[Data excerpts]
Content starts
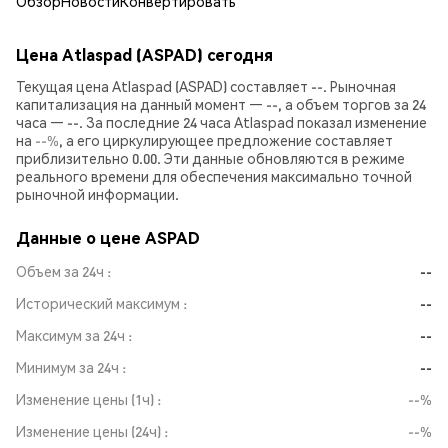
Обзор
Новости
Конвертировать
Цена Atlaspad (ASPAD) сегодня
Текущая цена Atlaspad (ASPAD) составляет --. Рыночная
капитализация на данный момент — --, а объем торгов за 24
часа — --. За последние 24 часа Atlaspad показал изменение
на
--%
, а его циркулирующее предложение составляет
приблизительно 0.00. Эти данные обновляются в режиме
реального времени для обеспечения максимально точной
рыночной информации.
Данные о цене ASPAD
Объем за 24ч
--
Исторический максимум
--
Максимум за 24ч
--
Минимум за 24ч
--
Изменение цены (1ч)
--%
Изменение цены (24ч)
--%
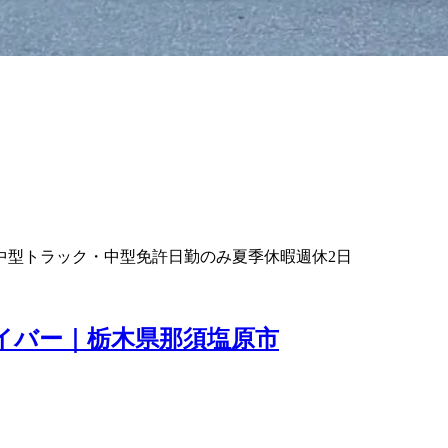
中型トラック・中型免許
日勤のみ
夏季休暇
週休2日
ライバー｜栃木県那須塩原市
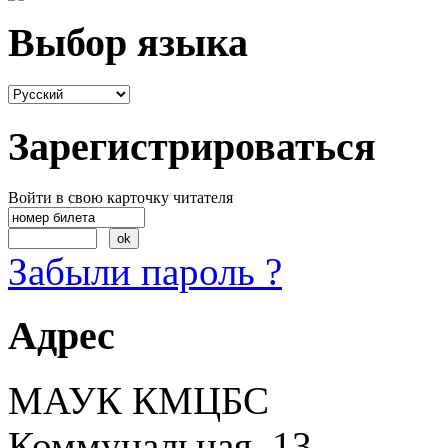
Выбор языка
Зарегистрироваться
Войти в свою карточку читателя
Забыли пароль ?
Адрес
МАУК КМЦБС
Коммунальная, 13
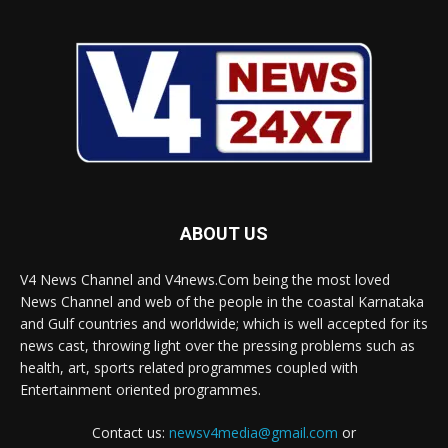
ABOUT US
V4 News Channel and V4news.Com being the most loved
News Channel and web of the people in the coastal Karnataka
and Gulf countries and worldwide; which is well accepted for its
news cast, throwing light over the pressing problems such as
health, art, sports related programmes coupled with
Entertainment oriented programmes.
Contact us:
newsv4media@gmail.com
or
Content ends
### [WHAT TO PRODUCE]
Find every line above that includes the word "programmes" and report only how many there are.

### [EXERCISE RESPONSE]
2